#### Task
Write an exact copy of the entries below that leaves out all pictures.

****

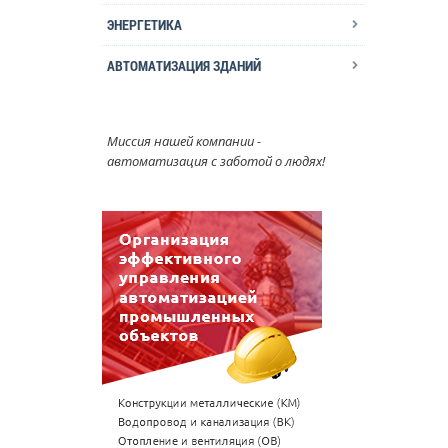
ЭНЕРГЕТИКА
АВТОМАТИЗАЦИЯ ЗДАНИЙ
Миссия нашей компании -
автоматизация с заботой о людях!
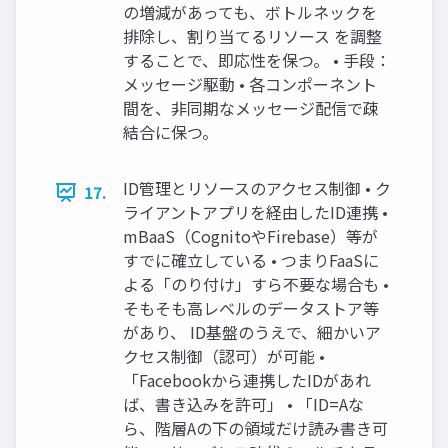
の増減があっても、ボトルネックを
排除し、割り当てるリソース を調整
することで、即応性を保つ。 • 手段：
メッセージ駆動 • 各コンポーネント
間を、非同期なメッセージ配信で疎
結合に保つ。
ID管理とリソースのアクセス制御 • ク
17.
ライアントアプリを経由したID連携 •
mBaaS（CognitoやFirebase）等が
すでに確立している • つまりFaaSに
よる「のり付け」すら不要な場合も •
そもそも高レベルのデータストア等
があり、 ID基盤のうえで、細かいア
クセス制御（認可）が可能 •
「Facebookから連携したIDがあれ
ば、書き込みを許可」 • 「ID=Aな
ら、階層Aの下の領域だけ読み書き可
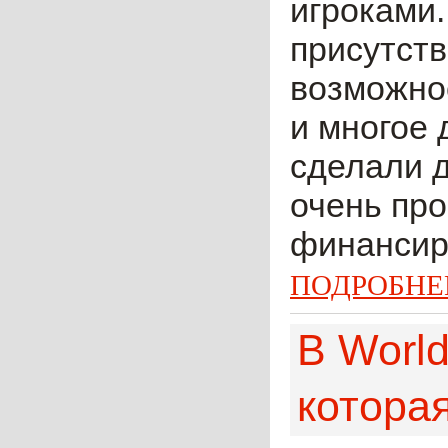
игроками.
присутст
возможнос
и многое 
сделали 
очень про
финансиро
ПОДРОБНЕ
В World
которая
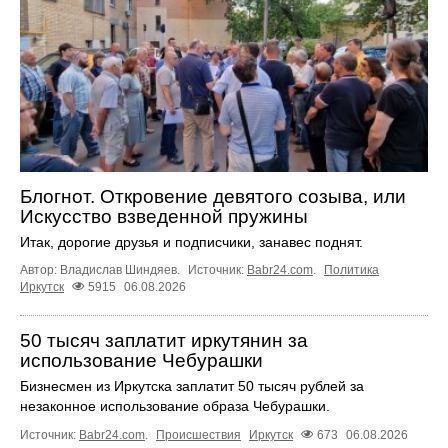
Блогнот. Откровение девятого созыва, или
Искусство взведенной пружины
Итак, дорогие друзья и подписчики, занавес поднят.
Автор: Владислав Шиндяев.
Источник:
Babr24.com
.
Политика
Иркутск
5915
06.08.2026
50 тысяч заплатит иркутянин за
использование Чебурашки
Бизнесмен из Иркутска заплатит 50 тысяч рублей за
незаконное использование образа Чебурашки.
Источник:
Babr24.com
.
Происшествия
Иркутск
673
06.08.2026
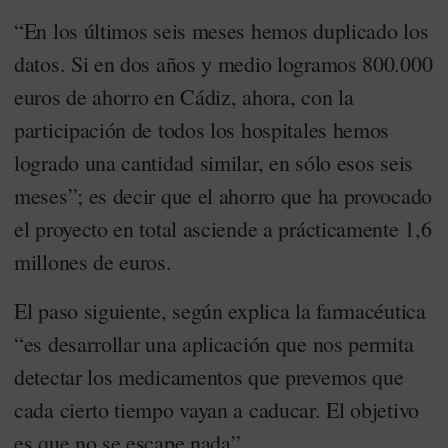
“En los últimos seis meses hemos duplicado los
datos. Si en dos años y medio logramos 800.000
euros de ahorro en Cádiz, ahora, con la
participación de todos los hospitales hemos
logrado una cantidad similar, en sólo esos seis
meses”; es decir que el ahorro que ha provocado
el proyecto en total asciende a prácticamente 1,6
millones de euros.
El paso siguiente, según explica la farmacéutica
“es desarrollar una aplicación que nos permita
detectar los medicamentos que prevemos que
cada cierto tiempo vayan a caducar. El objetivo
es que no se escape nada”.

****

#### Answer box
ЭНЕРГЕТИКА
АВТОМАТИЗАЦИЯ ЗДАНИЙ
Миссия нашей компании -
автоматизация с заботой о людях!
の増減があっても、ボトルネックを
排除し、割り当てるリソース を調整
することで、即応性を保つ。 • 手段：
メッセージ駆動 • 各コンポーネント
間を、非同期なメッセージ配信で疎
結合に保つ。
ID管理とリソースのアクセス制御 • ク
17.
ライアントアプリを経由したID連携 •
mBaaS（CognitoやFirebase）等が
すでに確立している • つまりFaaSに
よる「のり付け」すら不要な場合も •
そもそも高レベルのデータストア等
があり、 ID基盤のうえで、細かいア
クセス制御（認可）が可能 •
「Facebookから連携したIDがあれ
ば、書き込みを許可」 • 「ID=Aな
ら、階層Aの下の領域だけ読み書き可
игроками.
присутст
возможнос
и многое 
сделали 
очень про
финансиро
ПОДРОБНЕ
В World
которая
Блогнот. Откровение девятого созыва, или
Искусство взведенной пружины
Итак, дорогие друзья и подписчики, занавес поднят.
Автор: Владислав Шиндяев.
Источник:
Babr24.com
.
Политика
Иркутск
5915
06.08.2026
50 тысяч заплатит иркутянин за
использование Чебурашки
Бизнесмен из Иркутска заплатит 50 тысяч рублей за
незаконное использование образа Чебурашки.
Источник:
Babr24.com
.
Происшествия
Иркутск
673
06.08.2026
“En los últimos seis meses hemos duplicado los
datos. Si en dos años y medio logramos 800.000
euros de ahorro en Cádiz, ahora, con la
participación de todos los hospitales hemos
logrado una cantidad similar, en sólo esos seis
meses”; es decir que el ahorro que ha provocado
el proyecto en total asciende a prácticamente 1,6
millones de euros.
El paso siguiente, según explica la farmacéutica
“es desarrollar una aplicación que nos permita
detectar los medicamentos que prevemos que
cada cierto tiempo vayan a caducar. El objetivo
es que no se escape nada”.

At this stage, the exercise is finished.